Last week, I rode the Arab bus to Damascus Gate with some friends. As we got closer, we began to see groups of Israeli police on every street corner. When we got off the bus, the street was flooded with police and people. It was Friday and the Israelis had barred all Muslim males under 50 from entering Al-Aqsa, so the Muslims were praying in the street.

It was a strange sight. Dozens, perhaps hundreds of Israeli police stood around a mass of Muslim men praying in the street while reporters and cameramen captured the scene.

I have crossed into Bethlehem many times now. The wall and the checkpoints disgust me. Israel maintains tight control over the West Bank and entrance into Jerusalem.

All of the Palestinians that I meet just want to live a normal life, they don’t want to hurt anyone. Palestinians tell me of how they are spoken to rudely by soldiers and those that have Israeli citizenship are treated like second-class citizens. They feel helpless, conquered.

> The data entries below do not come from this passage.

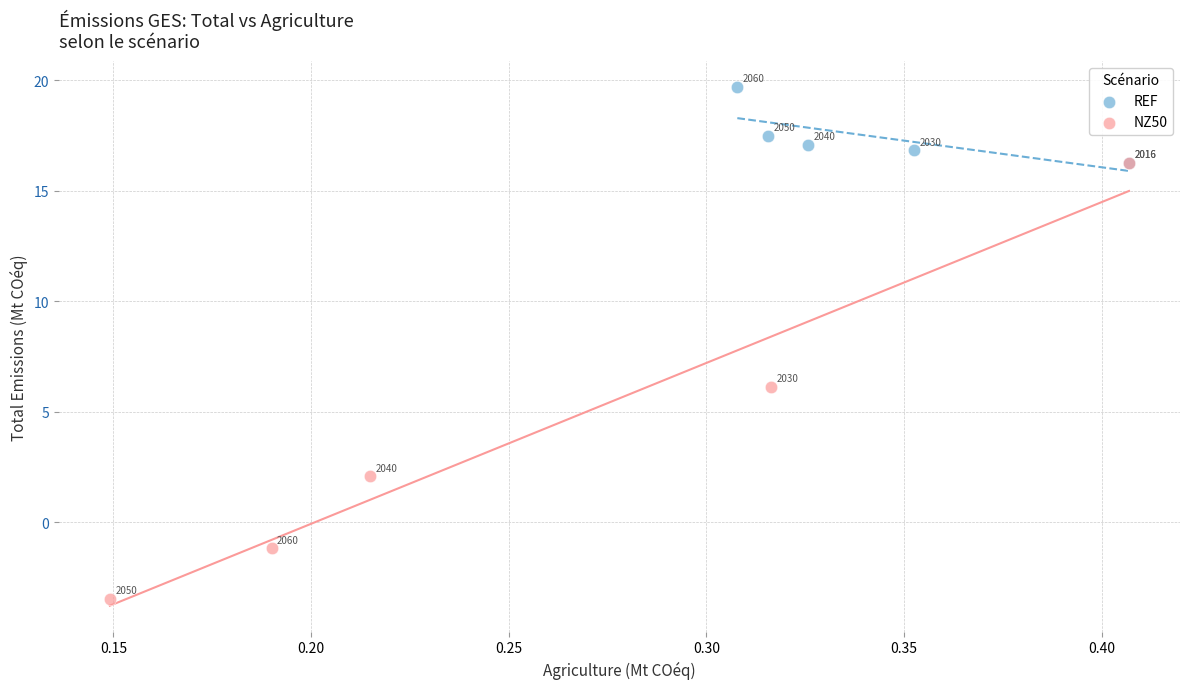

Which series reaches the minimum Y coordinate?

NZ50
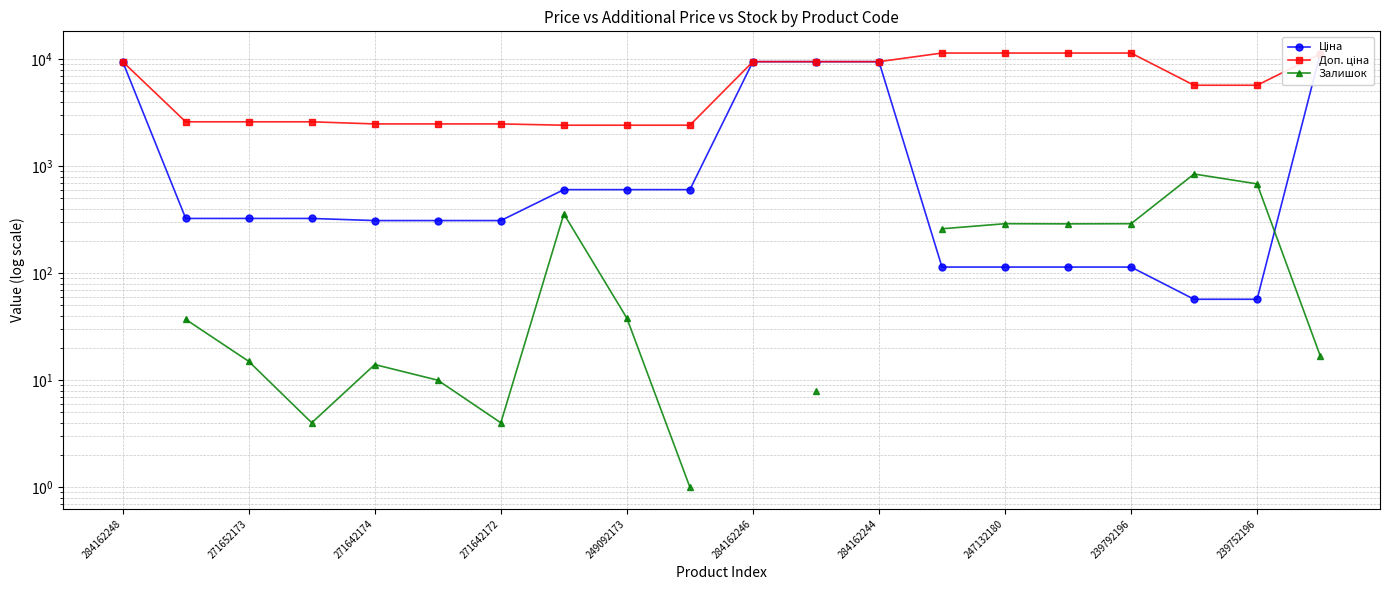

How many lines are shown in the chart?

3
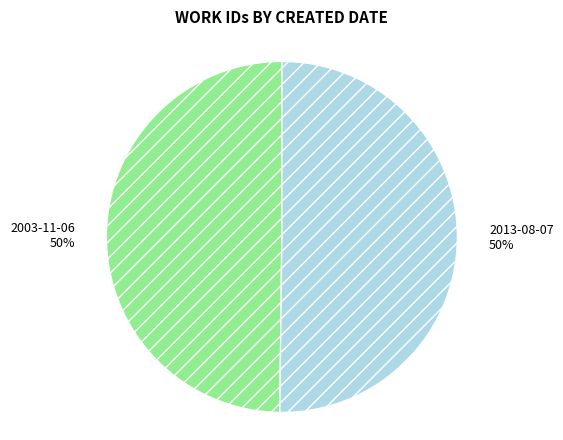

To the nearest percent, what is the combined percentage of 2003-11-06 and 2013-08-07?

100%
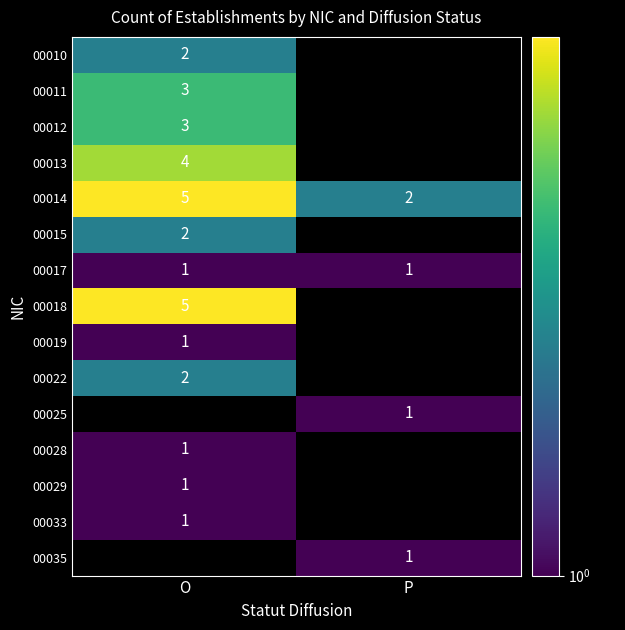

Is it true that 00035 equals 1 at P?

True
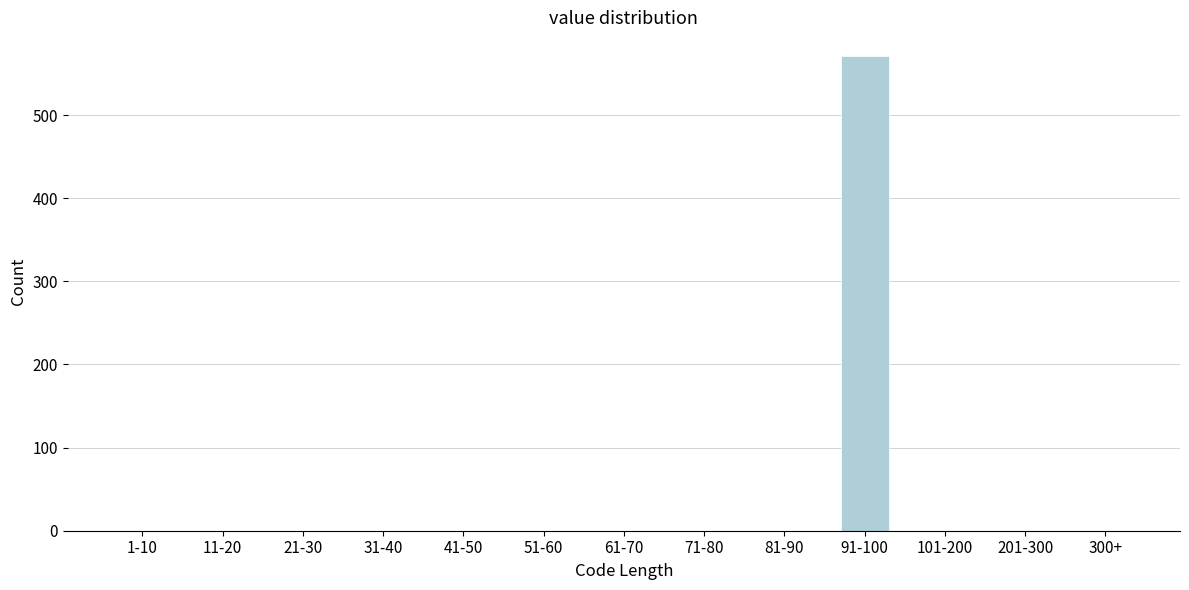

Reading left to right, transcribe all the data shown in this chart.

1-10=0	11-20=0	21-30=0	31-40=0	41-50=0	51-60=0	61-70=0	71-80=0	81-90=0	91-100=571	101-200=0	201-300=0	300+=0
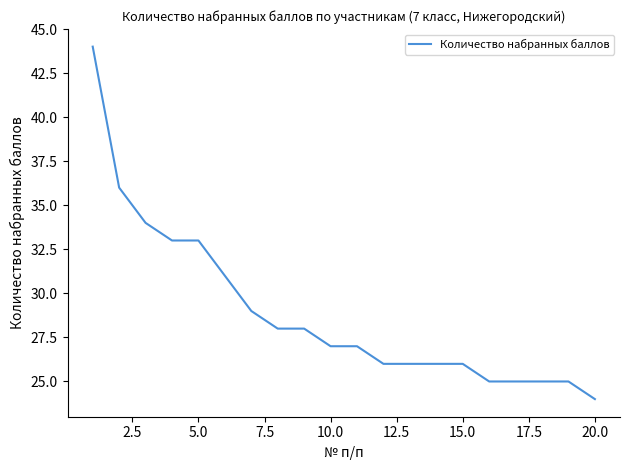

What is the difference between the maximum and minimum values?

20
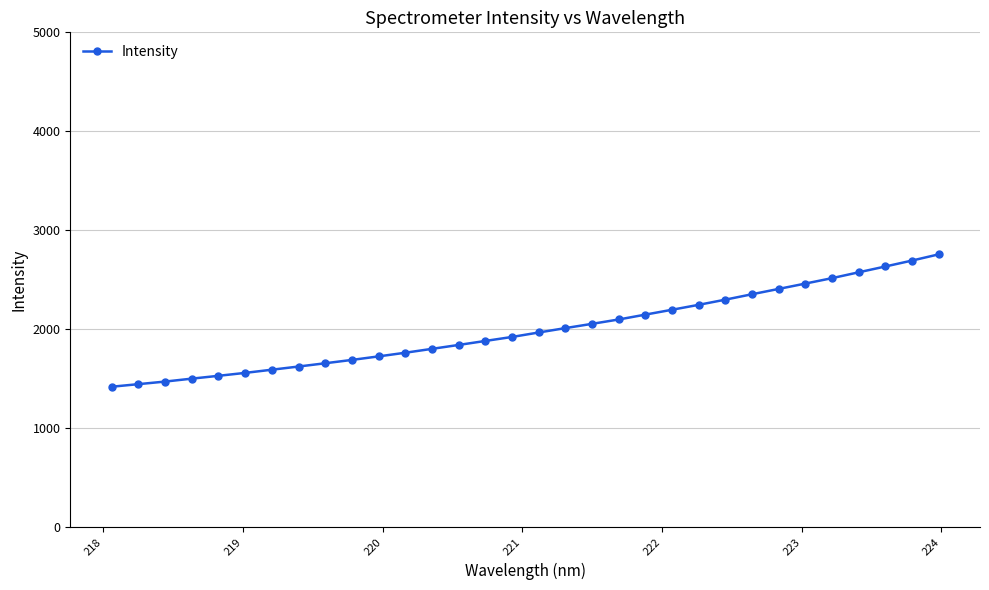

What is the greatest value displayed?

2756.5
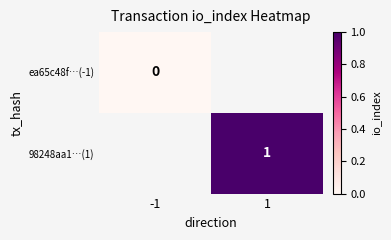

Between -1 and 1, which is larger?

1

The Ramallah checkpoint is the worst. The roads are poorly maintained, muddy and trashy, and the massive iron-gate looks like something from a war movie. Written across the wall in English, Arabic and Hebrew are obscenities against Israel.

It is easy to understand why both sides are angry. For the Israelis, Hamas is shooting rockets at civilians. Not too long ago, they were blowing themselves up on buses. The more civilians the better.

One Palestinian friend, speaking under the influence of great emotion, told me “to hell with [Israeli civilians]!”

The Israeli government reacted like any normal government would. The United States invaded Afghanistan and Iraq on much less direct evidence of attacks on its citizenry.

For the Palestinians, it’s about more than Gaza. The Israelis have taken over their land whether by force or slow population encroachment.

The Israelis from the beginning refused to integrate into the existing cultures and instead chose to keep their communities as separate as possible. Today this includes a massive wall separating Israel from Palestine which constricts large Arab cities while Israeli settlements have lots of room to expand.

Israeli President Shimon Perez has even stated on international television that Israel endeavors to “preserve the thoroughly Jewish character of the nation.” This means restricting Palestinian movement, refusal to let them live in Israeli areas and limiting their access to resources and facilities enjoyed by Israelis.

These words have not been meant to convince you, Dear Reader, of the merits of either side, but merely to convey the complexity of the situation and to cast doubt on those who have a black and white opinion but live thousands of miles away.

I live in Jerusalem and I still have not figured out who is right. In all fairness, I know hardly more than you do about the “real” situation in Gaza, sitting comfortably here in Jerusalem. I read the same newspapers you do. True, I can talk to real Israelis and real Palestinians, but that just makes it personal and in fact more confusing.

The situation in Gaza is far more complex than what you watch on Fox News or read in the New York Times.